Interface DistanceMeasure<T>

Type Parameters:
T - the type of object
All Known Implementing Classes:
CachedDistanceMeasure, DistanceMeasure.ApacheDistanceMeasure
Functional Interface:
This is a functional interface and can therefore be used as the assignment target for a lambda expression or method reference.

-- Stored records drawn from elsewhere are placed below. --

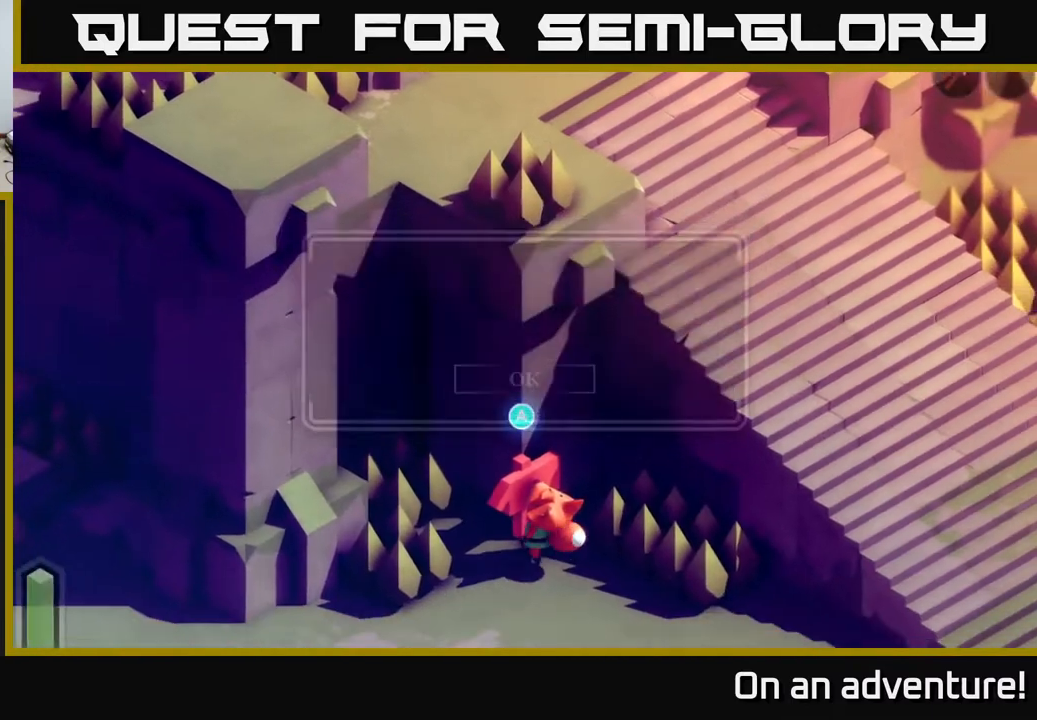
{"buttons": ["L1"], "left_stick": "center", "right_stick": "center", "events": [[300, "left_stick", "center"], [483, "L1", "down"]]}
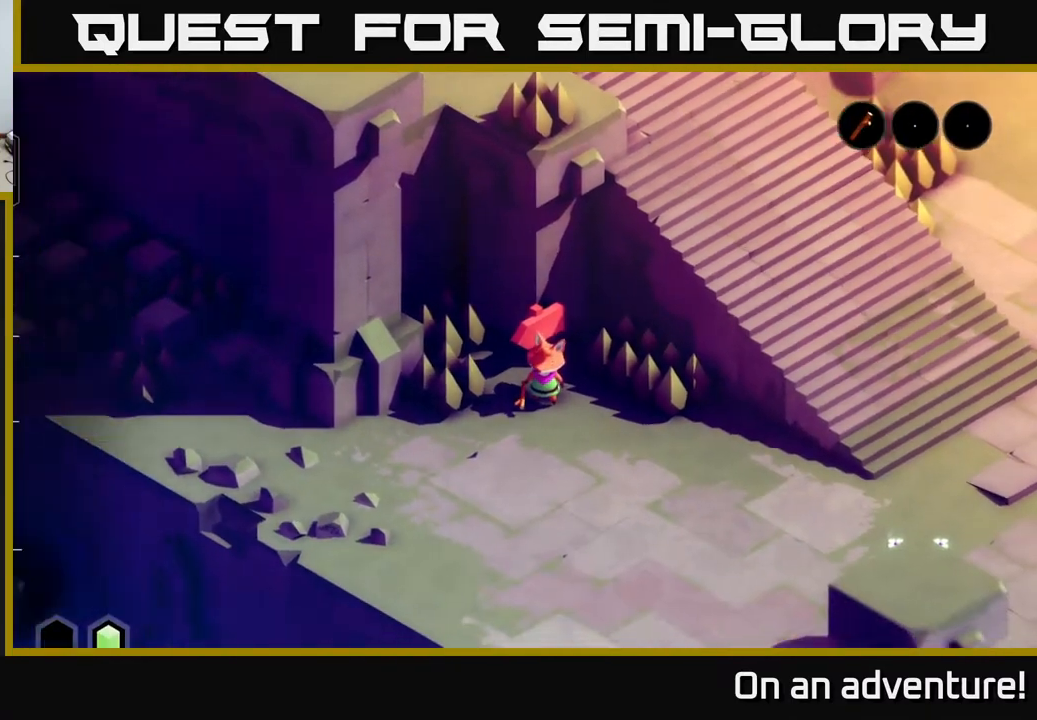
{"buttons": [], "left_stick": "center", "right_stick": "center", "events": [[117, "L1", "up"]]}
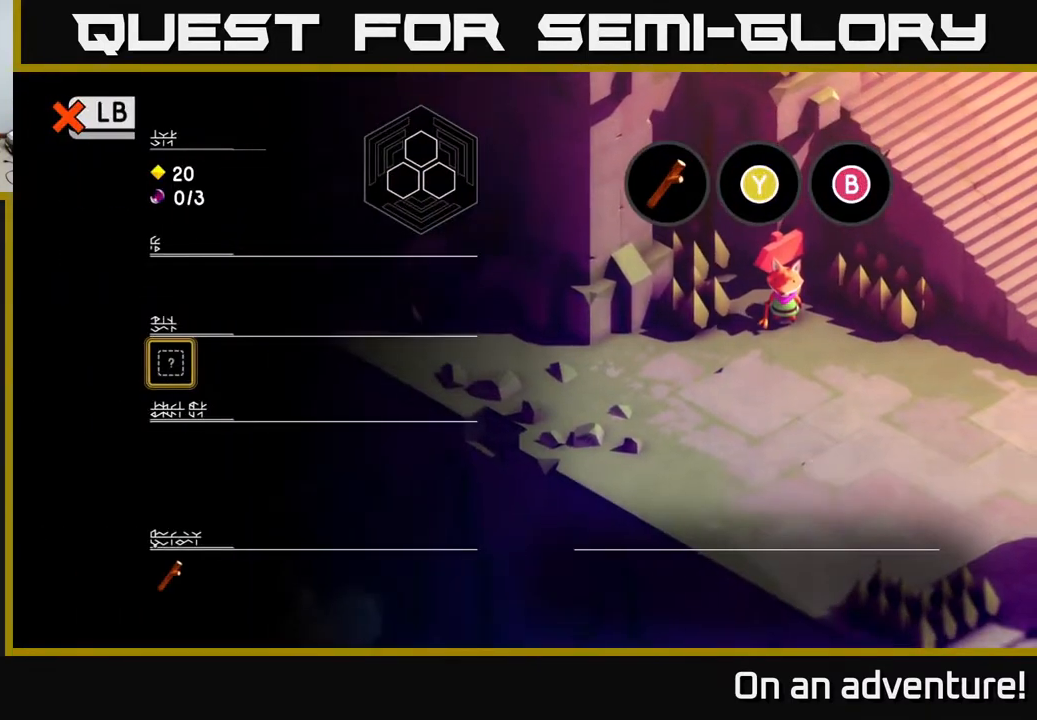
{"buttons": [], "left_stick": "center", "right_stick": "center", "events": []}
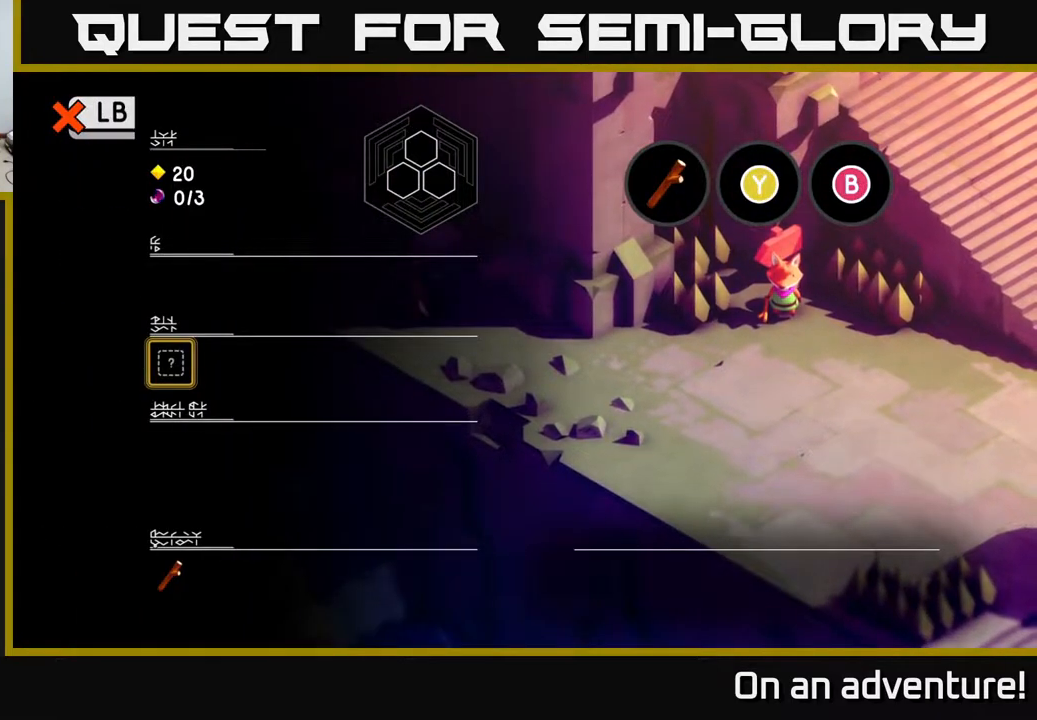
{"buttons": ["B"], "left_stick": "center", "right_stick": "center", "events": [[400, "B", "down"]]}
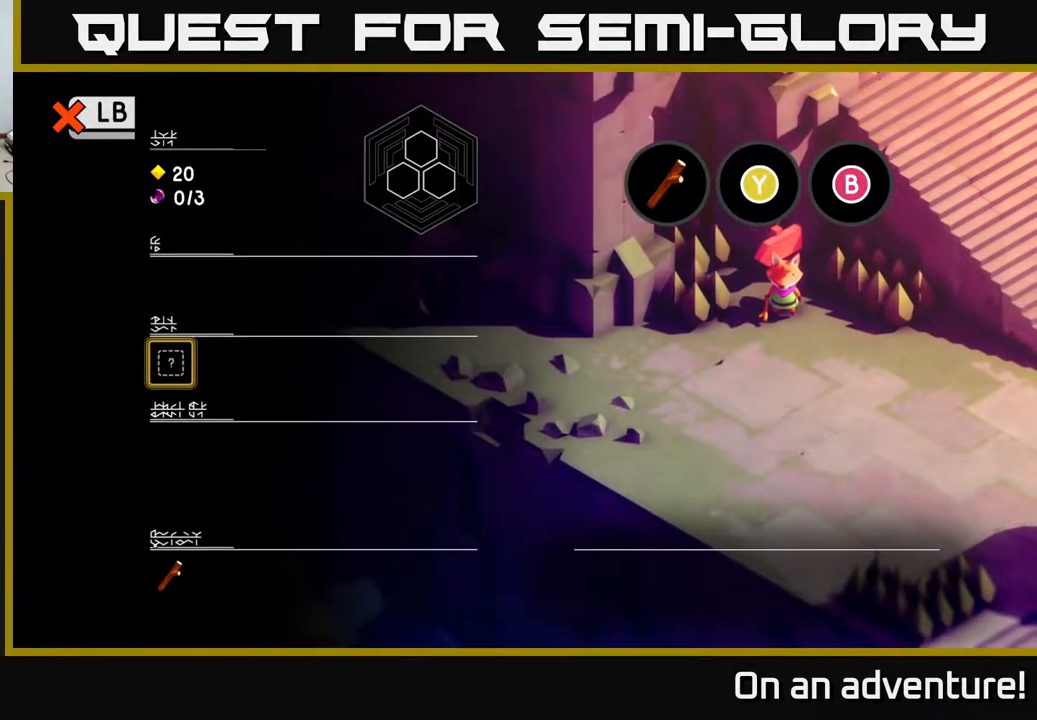
{"buttons": [], "left_stick": "center", "right_stick": "center", "events": [[83, "B", "up"]]}
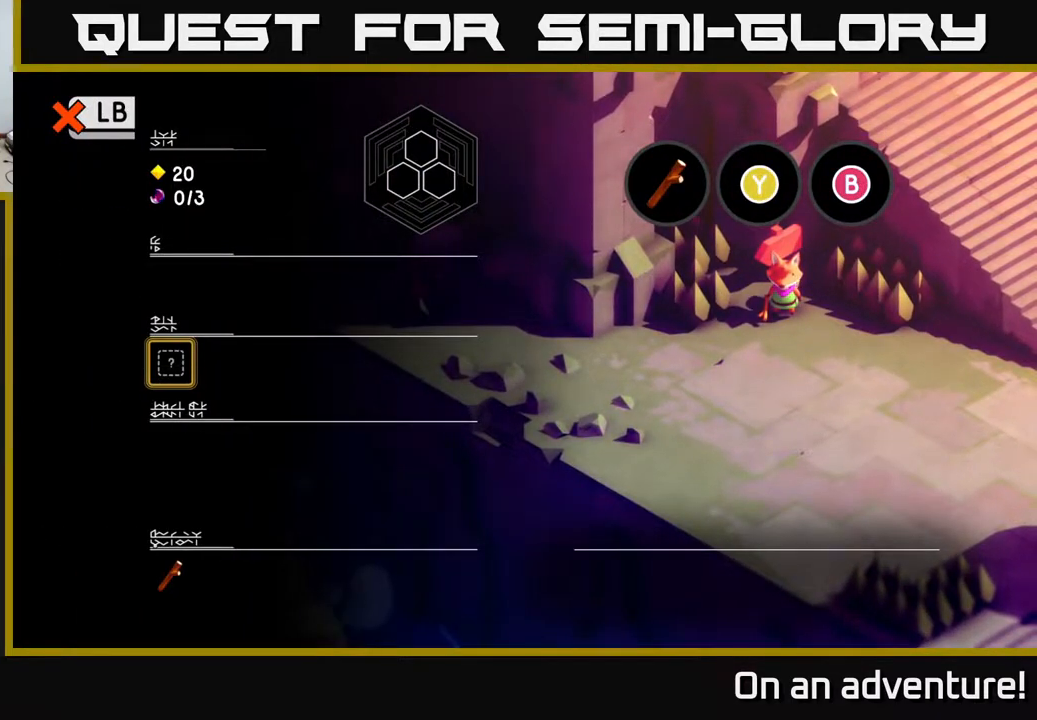
{"buttons": [], "left_stick": "center", "right_stick": "center", "events": []}
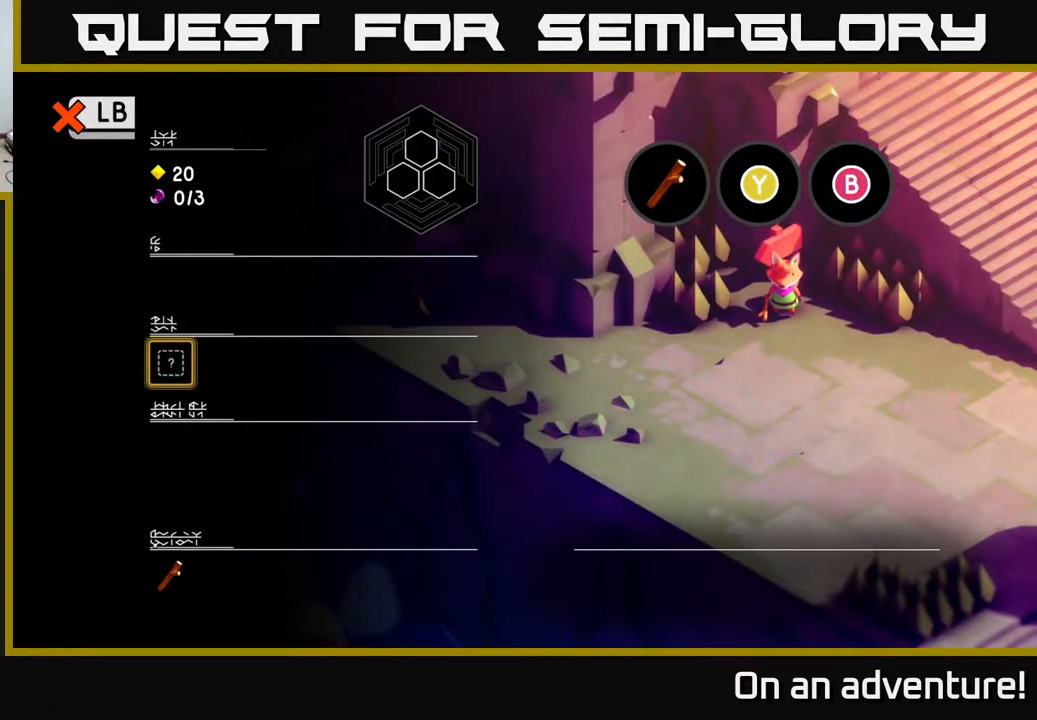
{"buttons": [], "left_stick": "center", "right_stick": "center", "events": []}
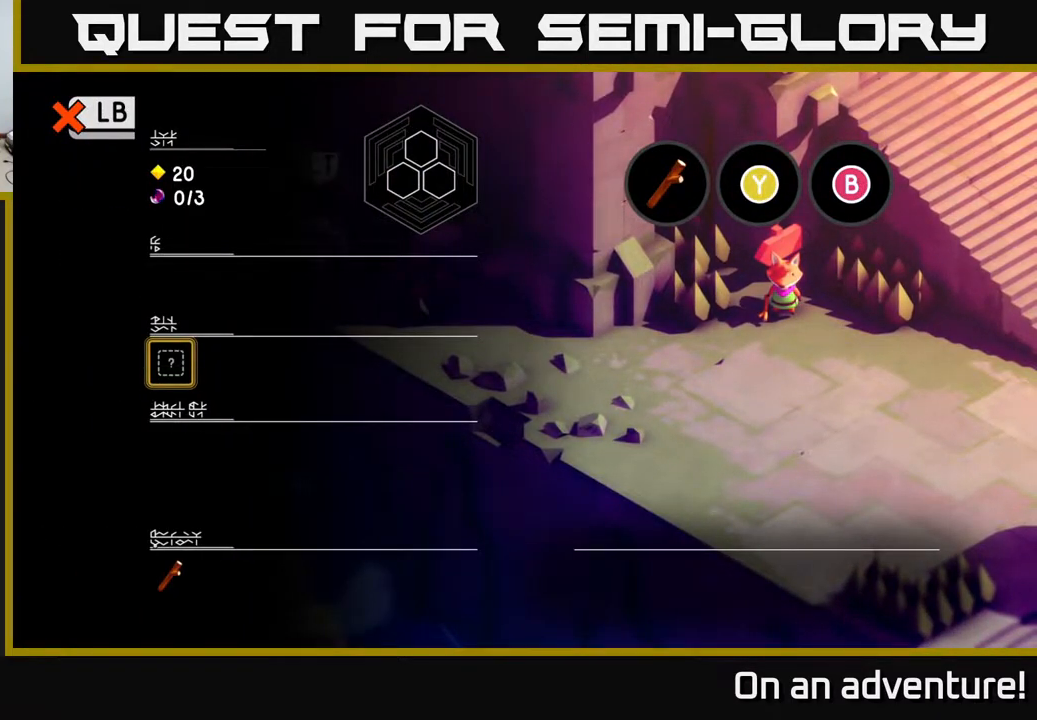
{"buttons": ["START"], "left_stick": "center", "right_stick": "center", "events": [[333, "START", "down"]]}
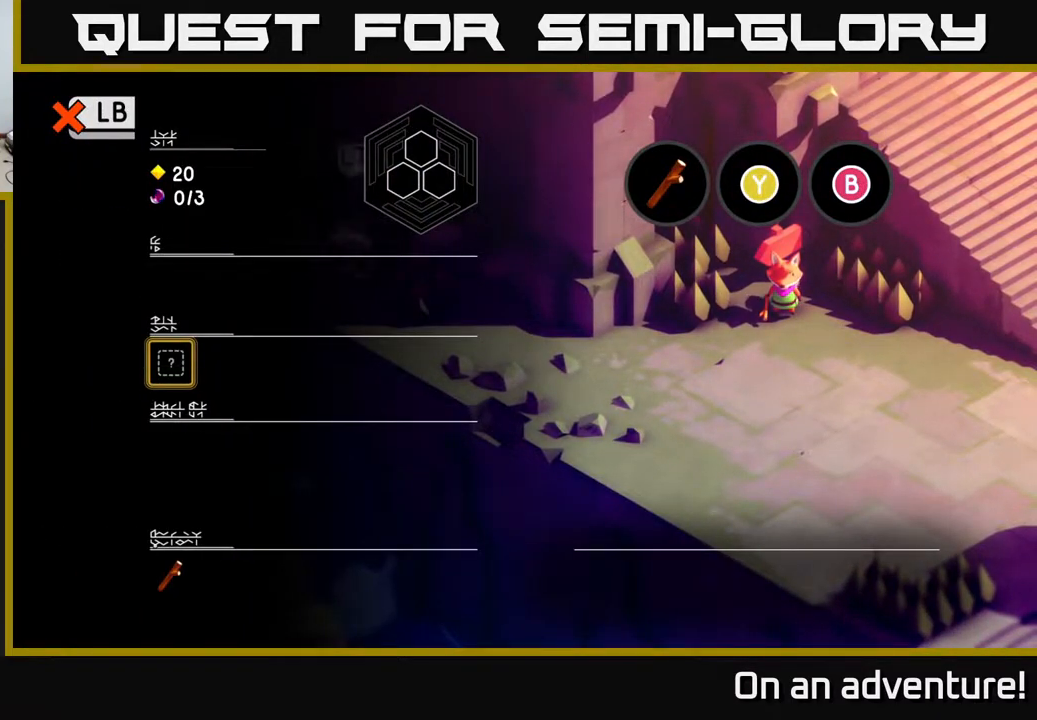
{"buttons": [], "left_stick": "center", "right_stick": "center", "events": [[33, "START", "up"]]}
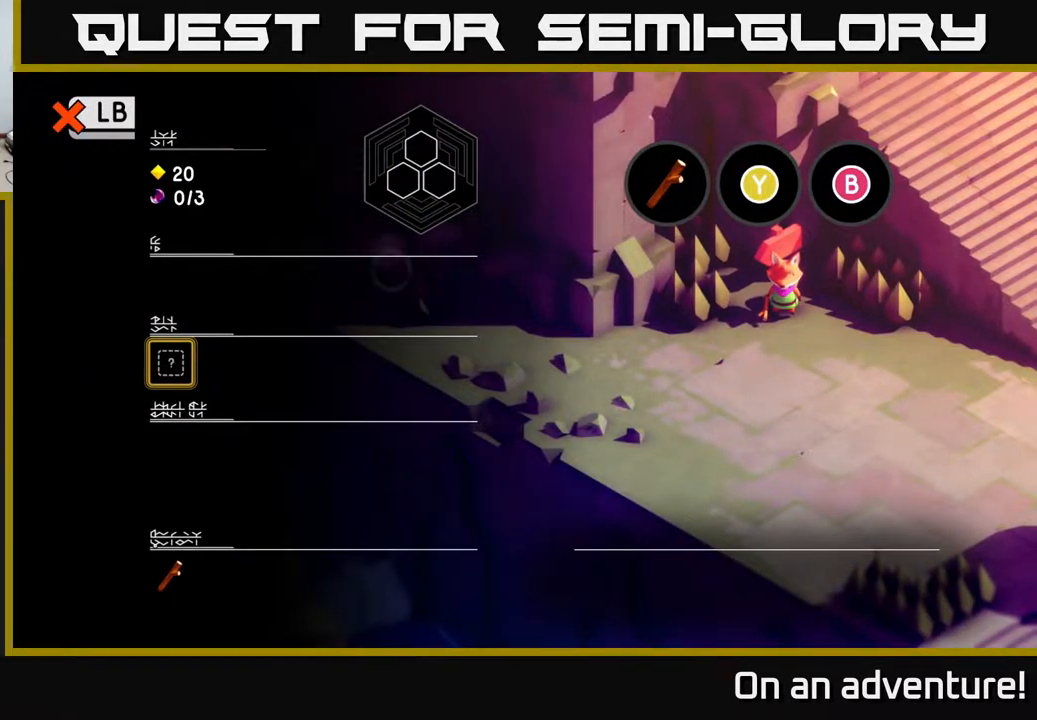
{"buttons": [], "left_stick": "center", "right_stick": "center", "events": [[200, "L1", "down"], [333, "L1", "up"]]}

@FunctionalInterface public interface DistanceMeasure<T>
Interface for computing the distance between two objects. A distance measure must be:
  • Non-negative - compute(A, B) >= 0 for all A and B
  • Zero identity - compute(A, B) == 0 when A == B
  • Finite - compute(A, B) < Inf && compute(A, B) != NaN
Additionally, while not a requirement, distance measures should be symmetric, where compute(A, B) == compute(B, A). Be mindful if caching distances that non-symmetric measures must store both directions.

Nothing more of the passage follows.